Riccardo Magi, líder de Più Europa, centrou-se nas preferências ao denunciar a falta de um confronto mais amplo e multipartidário. "A nossa democracia em crise precisava de maior atenção e de partilha com o parlamento e a oposição", disse, prevendo que a proposta aprovada reduziria a liberdade de escolha dos eleitores — sobretudo por retirar a amplitude dos colegi e eliminar mecanismos como o duplo turno. A seu ver, existe hoje um "premio di maggioranza" excessivo que torna a proposta pior do que a lei vigente.
Simona Bonafè (PD) alertou para o fato de que menos de 50% das emendas apresentadas foram examinadas em Comissão.

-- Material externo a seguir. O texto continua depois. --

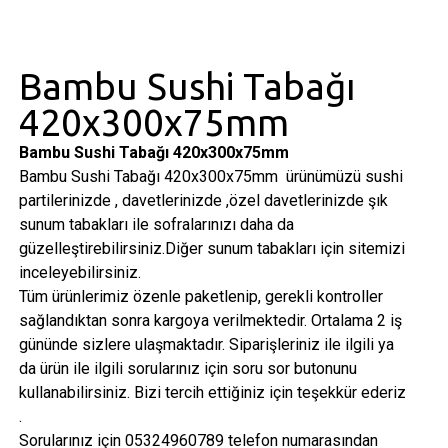
Bambu Sushi Tabağı
420x300x75mm
Bambu Sushi Tabağı 420x300x75mm
Bambu Sushi Tabağı 420x300x75mm ürünümüzü sushi
partilerinizde , davetlerinizde ,özel davetlerinizde şık
sunum tabakları ile sofralarınızı daha da
güzelleştirebilirsiniz.Diğer sunum tabakları için sitemizi
inceleyebilirsiniz.
Tüm ürünlerimiz özenle paketlenip, gerekli kontroller
sağlandıktan sonra kargoya verilmektedir. Ortalama 2 iş
gününde sizlere ulaşmaktadır. Siparişleriniz ile ilgili ya
da ürün ile ilgili sorularınız için soru sor butonunu
kullanabilirsiniz. Bizi tercih ettiğiniz için teşekkür ederiz
.
Sorularınız için 05324960789 telefon numarasından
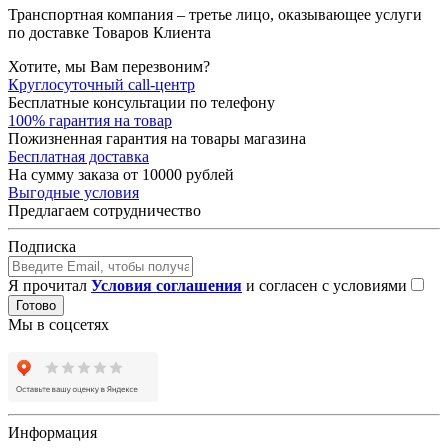
Транспортная компания – третье лицо, оказывающее услуги
по доставке Товаров Клиента
Хотите, мы Вам перезвоним?
Круглосуточный call-центр
Бесплатные консультации по телефону
100% гарантия на товар
Пожизненная гарантия на товары магазина
Бесплатная доставка
На сумму заказа от 10000 рублей
Выгодные условия
Предлагаем сотрудничество
Подписка
Я прочитал
Условия соглашения
и согласен с условиями
Готово
Мы в соцсетях
Информация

Muitas propostas teriam sido arquivadas não por mérito, mas por dificuldades internas da maioria, deixando "os grandes nós políticos" para serem dirimidos diretamente no plenário sem debate adequado.
Uma preocupação adicional, segundo Bonafè, é a invocação precoce da questão de confiança por parte de membros da maioria — medida que, afirmou, configuraria "uma compressão inaceitável do debate parlamentar sobre uma matéria que toca o funcionamento mesmo da nossa democracia".
Vittoria Baldino, do M5S, recordou o extenso calendário de audiências e destacou a necessidade de que o processo legislativo preserve transparência e participação. Com a votação em plenário marcada para sexta-feira, a proposta chega ao coração da casa com fraturas internas e debates cruciais ainda em aberto.
Como repórter que observa a construção das regras que regem a cidadania, vejo este episódio como mais um teste aos alicerces da legislação eleitoral: uma reforma que mexe na arquitetura do voto não pode ser erguida às pressas nem sobre omissões de debate. A ponte entre decisões de Roma e direitos dos cidadãos depende, acima de tudo, de processos que não derrubem barreiras burocráticas nem silenciem escolhas do eleitorado.